Winkler Prins

Anthony Winkler Prins (1870)

Gepubliceerd op 14-08-2018

Regent

betekenis & definitie

Regent (Een) is in het algemeen ieder, die iets bestuurt of beheert; men heeft bijv. regenten en regentessen van liefdadigheidsgestichten enz. In het staatsregt is een regent degene, die het hoogste gezag waarneemt in geval van minderjarigheid, krankzinnigheid enz. van den Vorst. Onder de regenten is voorzeker de hertog van Orleans het meest bekend, die gedurende de minderjarigheid van Lodewijk XV, 1715—1723 — het tijdperk der Regence — Frankrijk bestuurde. Volgens art. 41 onzer Grondwet wordt telkens bij het leven des Konings eene wet gemaakt, welke bepaalt, wie in geval van minderjarigheid van den Kroonprins bij het overlijden des Konings regent zal wezen.

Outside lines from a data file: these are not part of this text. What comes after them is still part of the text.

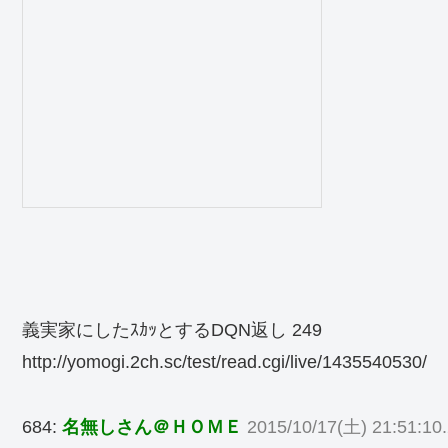
義実家にしたｽｶｯとするDQN返し 249
http://yomogi.2ch.sc/test/read.cgi/live/1435540530/
684:
名無しさん＠ＨＯＭＥ
2015/10/17(土) 21:51:10.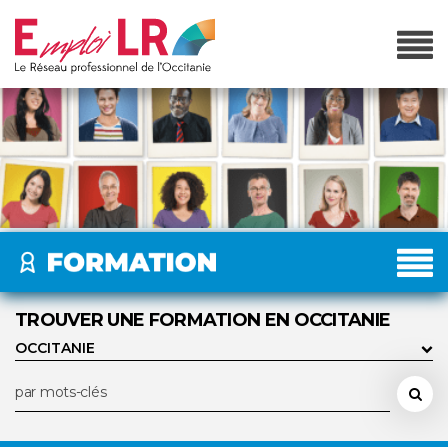
TROUVER UNE FORMATION EN OCCITANIE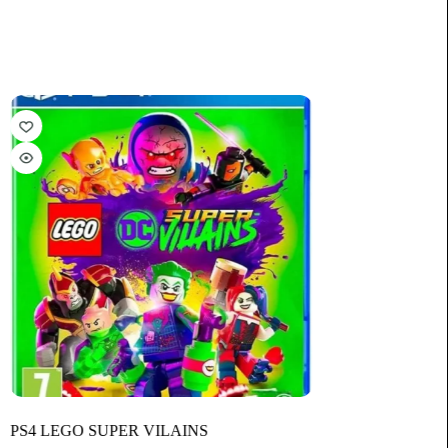
PS4 LEGO SUPER VILAINS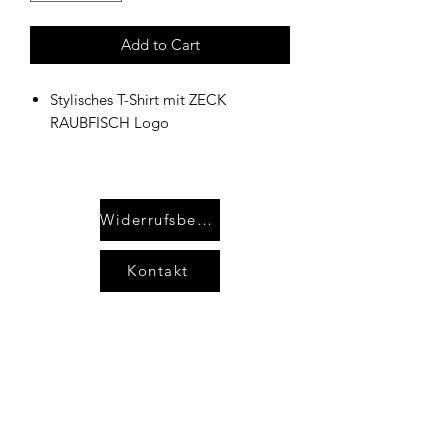
Add to Cart
Stylisches T-Shirt mit ZECK
RAUBFISCH Logo
Widerrufsbelehrung
Kontakt
AGB`s
Impressum
Datenschutzerklärung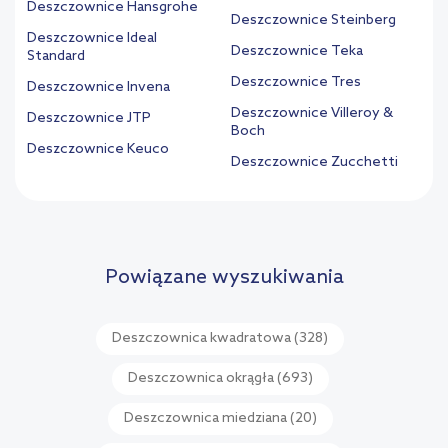
Deszczownice Hansgrohe
Deszczownice Steinberg
Deszczownice Ideal
Deszczownice Teka
Standard
Deszczownice Tres
Deszczownice Invena
Deszczownice Villeroy &
Deszczownice JTP
Boch
Deszczownice Keuco
Deszczownice Zucchetti
Powiązane wyszukiwania
Deszczownica kwadratowa
(328)
Deszczownica okrągła
(693)
Deszczownica miedziana
(20)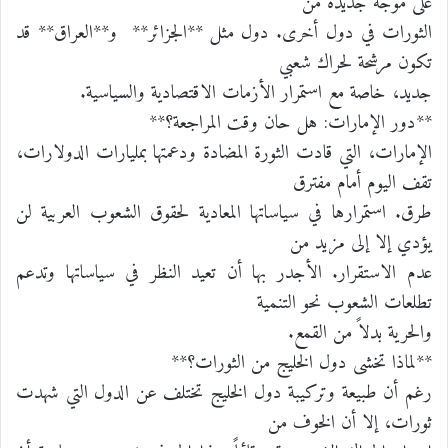
على موجة جديدة من
الثورات في دول أخرى. دول مثل **الجزائر** و**العراق** قد
تكون مرشحة لحراك شعبي
جديد، خاصة مع استمرار الأزمات الاقتصادية والسياسية.
**دور الإمارات: هل حان وقت المراجعة؟**
الإمارات، التي قادت الثورة المضادة ودعمتها بمليارات الدولارات،
تقف اليوم أمام مفترق
طرق. استمرارها في سياساتها المعادية لحقوق الشعوب العربية لن
يؤدي إلا إلى مزيد من
عدم الاستقرار. الأجدر بها أن تعيد النظر في سياساتها وتدعم
تطلعات الشعوب نحو التنمية
والحرية بدلاً من القمع.
**لماذا تخشى دول الخليج من الثورات؟**
رغم أن طبيعة وتركيبة دول الخليج تختلف عن الدول التي شهدت
ثورات، إلا أن الخوف من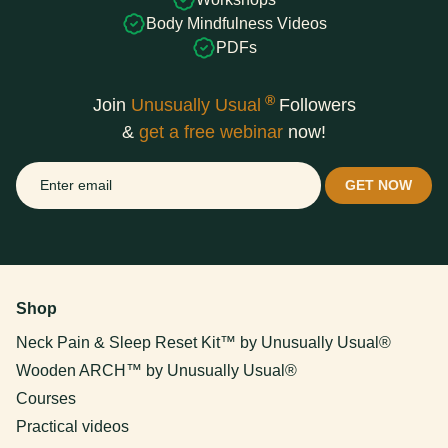
Body Mindfulness Videos
PDFs
®
Join
Unusually Usual
Followers
&
get a free webinar
now!
Shop
Neck Pain & Sleep Reset Kit™ by Unusually Usual®
Wooden ARCH™ by Unusually Usual®
Courses
Practical videos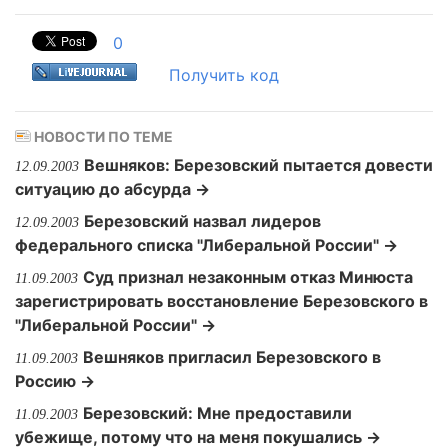
0
Получить код
НОВОСТИ ПО ТЕМЕ
Вешняков: Березовский пытается довести
12.09.2003
ситуацию до абсурда →
Березовский назвал лидеров
12.09.2003
федерального списка "Либеральной России" →
Суд признал незаконным отказ Минюста
11.09.2003
зарегистрировать восстановление Березовского в
"Либеральной России" →
Вешняков пригласил Березовского в
11.09.2003
Россию →
Березовский: Мне предоставили
11.09.2003
убежище, потому что на меня покушались →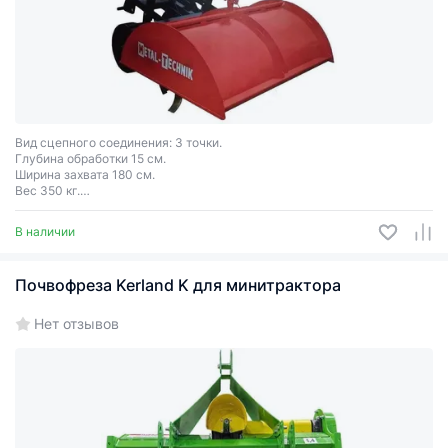
Вид сцепного соединения: 3 точки.
Глубина обработки 15 cм.
Ширина захвата 180 см.
Вес 350 кг.
Необходимая мощность трактора: 80 л.с.
В наличии
Почвофреза Kerland K для минитрактора
Нет отзывов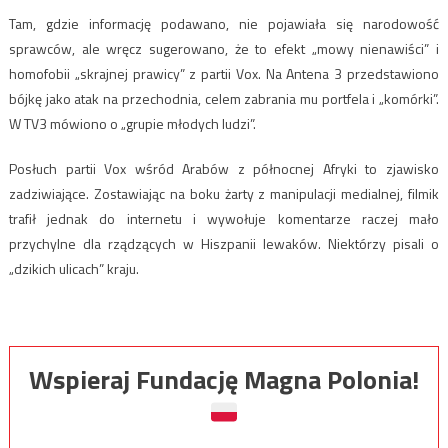
Tam, gdzie informację podawano, nie pojawiała się narodowość
sprawców, ale wręcz sugerowano, że to efekt „mowy nienawiści” i
homofobii „skrajnej prawicy” z partii Vox. Na Antena 3 przedstawiono
bójkę jako atak na przechodnia, celem zabrania mu portfela i „komórki”.
W TV3 mówiono o „grupie młodych ludzi”.
Posłuch partii Vox wśród Arabów z północnej Afryki to zjawisko
zadziwiające. Zostawiając na boku żarty z manipulacji medialnej, filmik
trafił jednak do internetu i wywołuje komentarze raczej mało
przychylne dla rządzących w Hiszpanii lewaków. Niektórzy pisali o
„dzikich ulicach” kraju.
Wspieraj Fundację Magna Polonia!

Volgens de wet van 4 Mei 1850 werd die waardigheid toegewezen aan wijlen prins Hendrik. Of er reden bestaat om wegens ongeschiktheid des Konings den regent zijne plaats te doen innemen, moet op de volgende wijze blijken: De Raad van State, vereenigd met de Ministers, doet een naauwkeurig onderzoek en roept de beide Kamers der Staten-Generaal in dubbelen getale tot eene vereenigde zitting bijeen, om haar verslag te geven van den gebleken toestand. Wordt deze erkend, dan kondigt men de noodzakelijkheid af van een regentschap. Men kent deze waardigheid toe aan den prins van Oranje, zoo deze 18 jaar oud is; anders wordt een regent benoemd bij eene wet, voorgedragen door de vereenigde vergadering van den Raad van State en de Ministers, terwijl inmiddels door deze vereeniging het Koninklijk gezag wordt waargenomen. De regent legt in eene vereenigde zitting der beide Kamers den eed af, in art. 45 der Grondwet omschreven; h(j oefent het Koninklijk gezag uit en is onschendbaar, maar mag zijne beeldtenis niet op de munt plaatsen.